Give the records below again, word for word. No pictures belong in the copy.

▶ Saved data entries:
**********

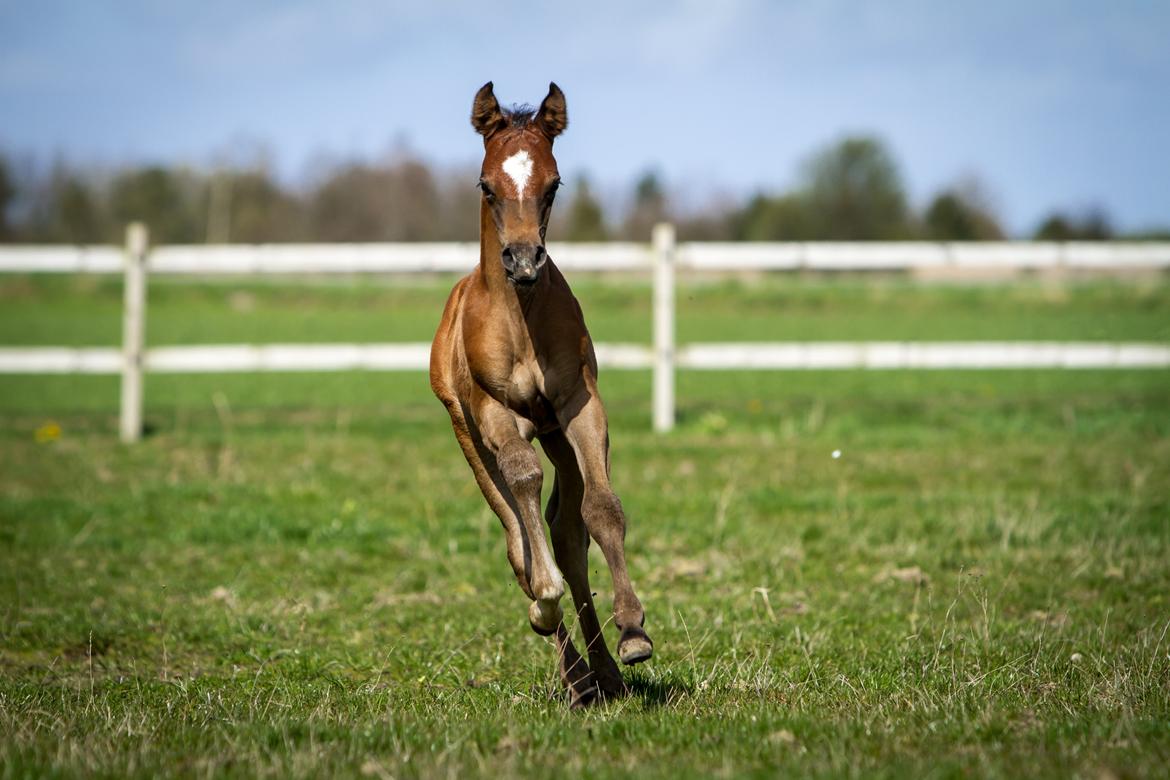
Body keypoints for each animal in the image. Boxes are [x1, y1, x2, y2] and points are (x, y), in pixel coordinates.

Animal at [430, 82, 655, 711]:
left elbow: (601, 510)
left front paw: (633, 631)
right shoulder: (493, 412)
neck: (520, 315)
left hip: (555, 436)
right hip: (468, 437)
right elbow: (526, 497)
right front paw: (542, 602)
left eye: (553, 184)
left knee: (568, 533)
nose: (525, 260)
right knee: (518, 538)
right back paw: (573, 671)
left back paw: (604, 671)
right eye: (486, 184)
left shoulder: (580, 405)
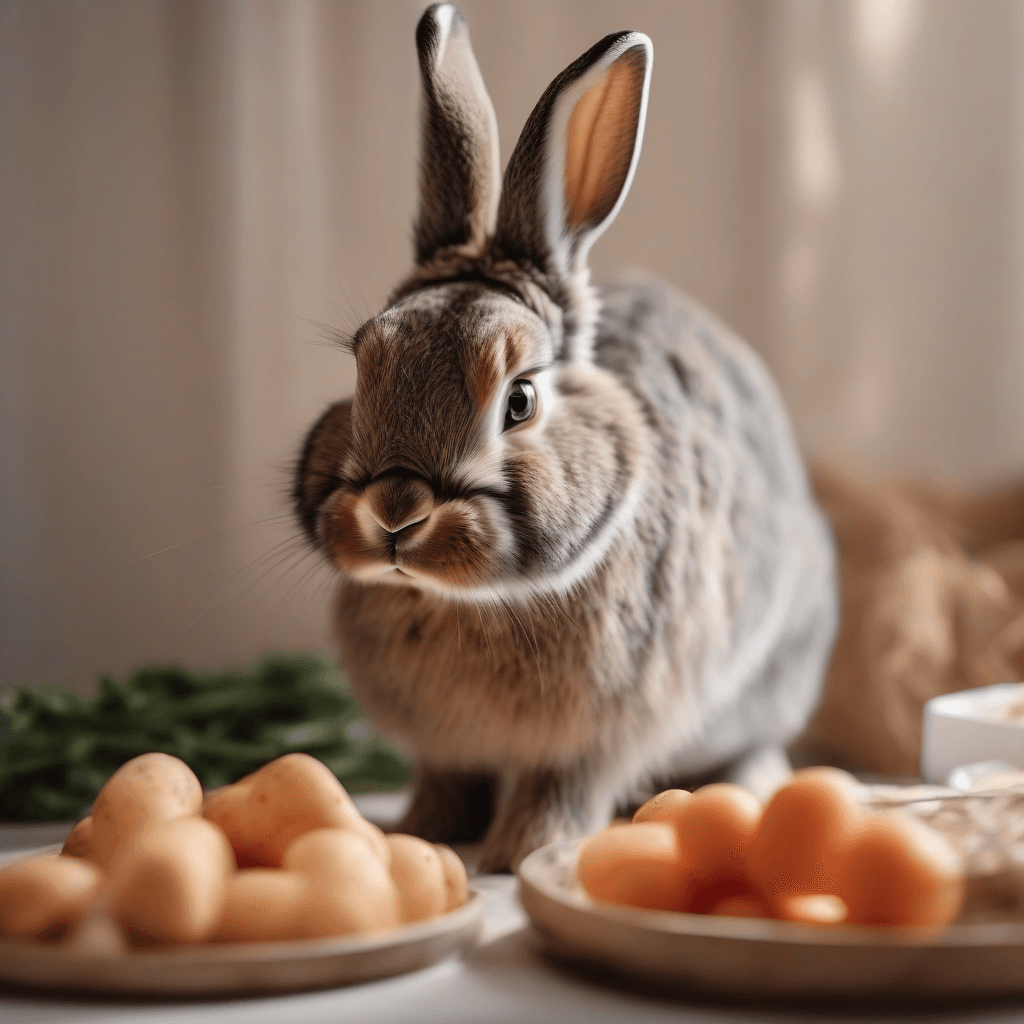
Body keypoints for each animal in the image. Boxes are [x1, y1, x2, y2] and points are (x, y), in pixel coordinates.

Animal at [293, 2, 839, 873]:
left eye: (519, 400)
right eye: (362, 365)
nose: (395, 512)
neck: (463, 600)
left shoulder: (597, 739)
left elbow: (560, 790)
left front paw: (517, 855)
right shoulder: (447, 748)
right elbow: (446, 781)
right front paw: (421, 834)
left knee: (755, 748)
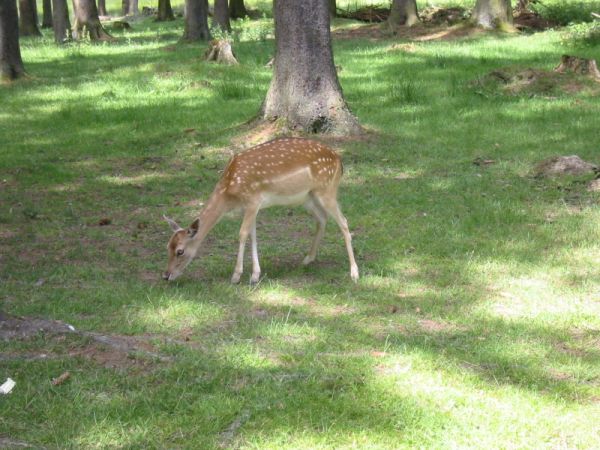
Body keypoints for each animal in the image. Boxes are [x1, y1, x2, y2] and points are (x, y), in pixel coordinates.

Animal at [162, 137, 359, 284]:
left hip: (327, 190)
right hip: (308, 198)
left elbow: (242, 234)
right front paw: (255, 275)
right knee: (322, 218)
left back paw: (354, 273)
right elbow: (253, 235)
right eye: (167, 246)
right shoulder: (251, 207)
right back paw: (308, 258)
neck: (229, 193)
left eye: (180, 251)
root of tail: (339, 161)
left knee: (344, 222)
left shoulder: (252, 200)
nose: (166, 275)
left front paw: (236, 276)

**********

▶ RESPONSE:
Body keypoints for each animal in the image. Boxes are [x1, y1, x2, y2] and points are (x, y), in pixel coordinates.

Animal at [430, 82, 655, 711]:
left elbow: (601, 510)
left front paw: (633, 631)
right shoulder: (493, 412)
neck: (520, 315)
left hip: (555, 436)
right hip: (468, 437)
right elbow: (526, 497)
right front paw: (542, 602)
left eye: (553, 184)
left knee: (568, 533)
nose: (525, 260)
right knee: (518, 538)
right back paw: (573, 671)
left back paw: (604, 671)
right eye: (486, 184)
left shoulder: (580, 405)
Body keypoints for each animal in the image. Boxes are [x1, y1, x2, y2] and points are (x, y), in pixel coordinates.

Animal at [293, 2, 839, 873]:
left eye: (519, 400)
right eye: (362, 365)
nose: (395, 512)
neck: (463, 600)
left shoulder: (597, 739)
left elbow: (560, 790)
left front paw: (517, 855)
right shoulder: (447, 748)
right elbow: (446, 781)
right front paw: (421, 834)
left knee: (755, 748)
Body keypoints for each animal in the image. Boxes are [x1, y1, x2, y2] and points are (x, y), in pixel coordinates.

Animal at [162, 137, 359, 284]:
left hip: (327, 190)
right hip: (308, 198)
left elbow: (242, 234)
right front paw: (255, 275)
right knee: (322, 218)
left back paw: (354, 273)
right elbow: (253, 235)
right eye: (167, 246)
right shoulder: (251, 207)
right back paw: (308, 258)
neck: (229, 193)
left eye: (180, 251)
root of tail: (339, 161)
left knee: (344, 222)
left shoulder: (252, 200)
nose: (166, 275)
left front paw: (236, 276)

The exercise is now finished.